Which... I liked, because a lot of times you go in with a lot of preconceptions when you realize something is a zombie story.  I like that I didn't really have those for Ashes.  It really let me see Bick's zombies as she wanted, I think (which were animalistic, but adaptable creatures.)

She's also really good at making you turn pages.  I constantly was picking it up, reading it, wanting to know what happened and not being able to handle the cliff hangers.  Alex (our main character, not my co-blogger), was a well fleshed out, likable character.  I really like Ellie (an eight year old girl she kind of gets stuck with) and even Tom, our love interest.

But... halfway through the book, it's not about Tom and Ellie anymore.  They're not even in that part of the story and Alex... she's not the character that I fell in love with in the beginning of the book.  She becomes very complacent and stays in this place that she had been ready to run as fast as possible from when she first got there.
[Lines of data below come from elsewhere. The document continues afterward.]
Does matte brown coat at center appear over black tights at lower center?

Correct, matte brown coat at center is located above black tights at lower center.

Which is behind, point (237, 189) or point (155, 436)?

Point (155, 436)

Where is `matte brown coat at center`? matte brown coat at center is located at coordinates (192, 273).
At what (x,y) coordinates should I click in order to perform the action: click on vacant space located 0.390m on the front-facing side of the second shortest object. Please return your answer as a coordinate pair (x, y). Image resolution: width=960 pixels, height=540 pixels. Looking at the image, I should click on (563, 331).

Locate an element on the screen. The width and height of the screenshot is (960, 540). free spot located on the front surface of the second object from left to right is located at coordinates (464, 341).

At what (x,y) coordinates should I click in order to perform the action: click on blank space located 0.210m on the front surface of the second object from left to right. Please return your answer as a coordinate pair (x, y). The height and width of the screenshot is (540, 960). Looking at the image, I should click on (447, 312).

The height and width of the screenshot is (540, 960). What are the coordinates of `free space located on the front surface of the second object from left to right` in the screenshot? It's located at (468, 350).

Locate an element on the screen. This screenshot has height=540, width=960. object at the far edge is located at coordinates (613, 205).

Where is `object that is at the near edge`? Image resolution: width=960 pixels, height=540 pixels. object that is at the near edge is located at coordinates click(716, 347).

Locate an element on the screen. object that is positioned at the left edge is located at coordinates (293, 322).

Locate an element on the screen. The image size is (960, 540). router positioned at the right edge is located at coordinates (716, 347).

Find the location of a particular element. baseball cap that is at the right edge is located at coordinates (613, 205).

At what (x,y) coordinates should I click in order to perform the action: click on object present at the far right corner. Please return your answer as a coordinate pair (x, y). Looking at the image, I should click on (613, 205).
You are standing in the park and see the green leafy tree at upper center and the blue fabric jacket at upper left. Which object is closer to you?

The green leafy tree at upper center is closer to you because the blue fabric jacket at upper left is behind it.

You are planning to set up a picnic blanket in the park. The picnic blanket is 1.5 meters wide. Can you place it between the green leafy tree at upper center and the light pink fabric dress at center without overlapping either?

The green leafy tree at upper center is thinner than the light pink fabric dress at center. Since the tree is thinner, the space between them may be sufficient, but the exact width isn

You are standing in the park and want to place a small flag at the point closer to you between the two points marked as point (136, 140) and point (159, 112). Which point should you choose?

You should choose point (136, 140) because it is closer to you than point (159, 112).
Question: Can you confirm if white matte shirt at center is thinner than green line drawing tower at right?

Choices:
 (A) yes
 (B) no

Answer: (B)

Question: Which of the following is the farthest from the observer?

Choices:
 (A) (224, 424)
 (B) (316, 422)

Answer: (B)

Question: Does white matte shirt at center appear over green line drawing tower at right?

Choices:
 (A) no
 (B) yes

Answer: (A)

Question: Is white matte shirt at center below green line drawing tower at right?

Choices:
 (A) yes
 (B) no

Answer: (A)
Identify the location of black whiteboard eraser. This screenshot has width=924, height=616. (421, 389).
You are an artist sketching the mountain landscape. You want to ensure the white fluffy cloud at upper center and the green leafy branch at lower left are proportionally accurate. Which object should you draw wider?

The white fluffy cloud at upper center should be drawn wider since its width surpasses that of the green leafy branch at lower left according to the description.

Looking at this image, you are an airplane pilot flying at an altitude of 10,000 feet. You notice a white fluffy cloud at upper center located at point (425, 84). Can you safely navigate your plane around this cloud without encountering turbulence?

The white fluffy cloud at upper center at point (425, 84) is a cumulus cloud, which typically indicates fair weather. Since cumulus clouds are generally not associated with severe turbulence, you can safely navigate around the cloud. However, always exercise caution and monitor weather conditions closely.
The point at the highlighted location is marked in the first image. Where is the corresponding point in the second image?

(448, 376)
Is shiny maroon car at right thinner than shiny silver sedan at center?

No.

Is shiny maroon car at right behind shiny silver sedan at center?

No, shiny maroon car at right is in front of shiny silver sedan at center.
It ended with a TREMENDOUS cliff hanger that you kind of saw coming (in the sense that you knew something was wrong), but kind of didn't.  It made me want to read the second book, if nothing else, but I hope that we see more of Tom & Ellie in book two because the book was kind of dumb without them.

There are two almost-separate stories in this book. We start with Alex, who later meets up with Tom and Ellie, and then somewhere between halfway and 2/3 of the way in, it's just Alex. I usually hate this writing tactic, because I rush through the part with the lone character hoping to hear about the others again. I did not do that this time, and I think it's just because I liked the second half just as much as I liked the first. (Usually I don't, because you build all this great momentum with the first and then BAM here's a totally different pace and new group of people, deal with it. That still happened, but I was given fair warning and it didn't just suddenly happen.)

Only once before with this blog was I so entranced by a book we read that I was compelled to read the next book in the series (that was with Divergent). I have already read Shadows and I'm now reading Monsters.

After a while, you see a very heavy writing pattern emerge. (I didn't notice it until I was about 1/3 through Shadows, but in retrospect, it was there in Ashes too.) It's hard to describe, though. It seems like, with every single chapter (after a while), our characters have more and more awfulness piled upon them. I mean, I've barely begun Monsters and with every page, you expect everyone to just drop dead because how could any of them possibly take any more?

But, my favorite thing about these books is that Bick is down-and-dirty. There is some sick, twisted stuff in these books. The first time you see one of the changed kids? I just suggest not eating while you read this one. It's awesome.